FIG. 4 is a graph showing the results of a real-time fluorescent quantitative PCR assay for PiAdV-B specificity; wherein: 1 is PiAdV-B; c is PiCoV, piNDV, piRoTV, H AIV control.
Detailed Description
The present invention is described in detail below with reference to the drawings and examples of the specification:
example 1
1. Related test pathogen
The pathogenic pigeon adenovirus type B (PiAdV-B), pigeon circovirus (PiCoV), pigeon Paramyxovirus (PiNDV), pigeon rotavirus (PiRoTV) and H9 subtype avian influenza virus (H9 AIV) used for the test are all identified and stored by the institute of animal husbandry and veterinary medicine, the institute of agricultural sciences, fujian province.
2. Preparation of nucleic acids
The pigeon adenovirus B-type DNA was extracted by the method of the instruction book using the Beijing full gold biotechnology Co.Ltd nucleic acid extraction Kit (EasyPure Viral DNA/RNA Kit).
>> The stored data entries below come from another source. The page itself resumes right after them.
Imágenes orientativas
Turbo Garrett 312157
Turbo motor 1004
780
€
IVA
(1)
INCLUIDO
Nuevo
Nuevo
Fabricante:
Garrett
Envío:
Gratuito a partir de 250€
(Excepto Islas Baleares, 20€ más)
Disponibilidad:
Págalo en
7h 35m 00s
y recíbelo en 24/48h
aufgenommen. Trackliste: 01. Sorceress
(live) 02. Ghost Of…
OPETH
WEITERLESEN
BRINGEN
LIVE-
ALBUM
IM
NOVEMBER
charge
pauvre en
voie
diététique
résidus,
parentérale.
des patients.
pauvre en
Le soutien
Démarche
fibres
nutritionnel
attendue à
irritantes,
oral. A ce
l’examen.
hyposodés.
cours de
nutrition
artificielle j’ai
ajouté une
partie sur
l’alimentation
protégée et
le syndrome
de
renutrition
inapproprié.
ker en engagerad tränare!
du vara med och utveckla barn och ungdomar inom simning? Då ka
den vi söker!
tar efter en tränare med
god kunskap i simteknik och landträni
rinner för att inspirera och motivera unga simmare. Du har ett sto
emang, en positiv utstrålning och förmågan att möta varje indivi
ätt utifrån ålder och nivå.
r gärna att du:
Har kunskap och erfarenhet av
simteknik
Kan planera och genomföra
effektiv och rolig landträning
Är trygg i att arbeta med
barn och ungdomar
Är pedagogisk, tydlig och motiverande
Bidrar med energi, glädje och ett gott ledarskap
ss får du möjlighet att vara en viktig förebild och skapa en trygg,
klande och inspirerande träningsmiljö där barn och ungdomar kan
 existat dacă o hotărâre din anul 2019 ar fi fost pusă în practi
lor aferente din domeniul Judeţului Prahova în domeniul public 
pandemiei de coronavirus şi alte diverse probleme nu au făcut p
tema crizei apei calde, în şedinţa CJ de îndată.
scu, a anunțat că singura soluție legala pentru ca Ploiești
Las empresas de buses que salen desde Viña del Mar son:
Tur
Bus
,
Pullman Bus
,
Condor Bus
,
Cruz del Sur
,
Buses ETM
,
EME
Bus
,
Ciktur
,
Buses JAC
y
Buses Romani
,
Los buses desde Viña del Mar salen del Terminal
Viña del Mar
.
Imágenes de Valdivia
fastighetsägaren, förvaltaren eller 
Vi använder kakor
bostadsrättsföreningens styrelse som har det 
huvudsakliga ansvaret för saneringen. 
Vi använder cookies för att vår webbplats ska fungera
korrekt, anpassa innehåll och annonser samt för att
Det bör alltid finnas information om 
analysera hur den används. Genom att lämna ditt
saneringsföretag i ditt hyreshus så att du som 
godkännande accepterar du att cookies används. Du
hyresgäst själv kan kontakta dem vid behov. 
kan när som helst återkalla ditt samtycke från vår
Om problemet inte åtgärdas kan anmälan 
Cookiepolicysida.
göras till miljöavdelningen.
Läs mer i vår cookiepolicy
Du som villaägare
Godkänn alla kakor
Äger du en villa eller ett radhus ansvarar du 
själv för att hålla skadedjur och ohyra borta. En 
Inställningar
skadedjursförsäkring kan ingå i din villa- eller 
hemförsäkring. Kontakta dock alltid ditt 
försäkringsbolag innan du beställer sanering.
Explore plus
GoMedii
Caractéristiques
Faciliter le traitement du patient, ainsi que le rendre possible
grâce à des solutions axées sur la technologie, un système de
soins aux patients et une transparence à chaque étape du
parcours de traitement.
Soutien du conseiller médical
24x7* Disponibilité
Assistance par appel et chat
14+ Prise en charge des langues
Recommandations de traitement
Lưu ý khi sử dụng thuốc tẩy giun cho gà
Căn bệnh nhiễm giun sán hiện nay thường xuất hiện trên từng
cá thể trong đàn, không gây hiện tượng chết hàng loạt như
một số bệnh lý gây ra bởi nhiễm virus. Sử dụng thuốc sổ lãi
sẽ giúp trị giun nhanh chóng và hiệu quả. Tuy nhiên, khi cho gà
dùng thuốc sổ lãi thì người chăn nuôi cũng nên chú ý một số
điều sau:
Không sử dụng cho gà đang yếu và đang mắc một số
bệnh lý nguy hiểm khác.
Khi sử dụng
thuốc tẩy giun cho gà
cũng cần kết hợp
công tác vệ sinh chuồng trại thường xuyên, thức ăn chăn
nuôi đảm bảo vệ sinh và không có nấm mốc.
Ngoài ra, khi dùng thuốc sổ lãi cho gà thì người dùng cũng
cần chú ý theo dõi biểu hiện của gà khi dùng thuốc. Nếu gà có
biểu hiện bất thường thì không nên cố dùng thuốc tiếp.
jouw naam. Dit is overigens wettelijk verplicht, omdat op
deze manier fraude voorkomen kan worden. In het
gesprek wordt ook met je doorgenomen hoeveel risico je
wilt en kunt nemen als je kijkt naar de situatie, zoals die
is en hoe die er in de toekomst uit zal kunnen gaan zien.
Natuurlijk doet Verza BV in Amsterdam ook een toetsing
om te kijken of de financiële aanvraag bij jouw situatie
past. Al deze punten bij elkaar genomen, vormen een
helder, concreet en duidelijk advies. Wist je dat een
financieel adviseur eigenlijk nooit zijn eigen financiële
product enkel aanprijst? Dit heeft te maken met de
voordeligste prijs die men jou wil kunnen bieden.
And simultaneously extracting the nucleic acid DNA (PicoV, without reverse transcription) or the nucleic acid RNA (PiNDV, piRoTV, H AIV, with reverse transcription into cDNA) of the test control according to the method of the kit, and storing at-20 ℃ for standby.
Primer design of TaqMan real-time fluorescence quantitative PCR detection method
According to the analysis and comparison result of B-type nucleotide sequences of pigeon adenovirus, designing specific primers and probes by using primer design software Primerexpress, wherein the sequences are as follows:
primer PiAdV-B-TF (SEQ ID NO. 1): 5'-CGTGGATGACACGCTTCTTA-3'
Primer PiAdV-B-TR (SEQ ID NO. 2): 5'-TTCCATTCTCATCCGCAGTTAT-3'
Probe PiAdV-B-probe (SEQ ID No. 3): 5'-ACTGGGAGTTCACCTCAATACCGA-3'
Wherein the 5 '-end of the probe PiAdV-B-probe (SEQN 0.3) is marked with a fluorescence reporter group FAM, and the 3' -end is marked with a fluorescence quenching group Eclipse;
both primers and probes were synthesized in the biological engineering (Shanghai) Co., ltd.
Construction of PiAdV-B Positive Standard
Primers were designed using Oligo 7 primer design software, the upstream primer PiAdV-B-F:5 '-AACAGTCGGCATTAACCCCAG-3', downstream primer PiAdV-B-R:5 '-CCGATACCACTTTCCGTAGCC-3', the expected amplified fragment size is 315bp.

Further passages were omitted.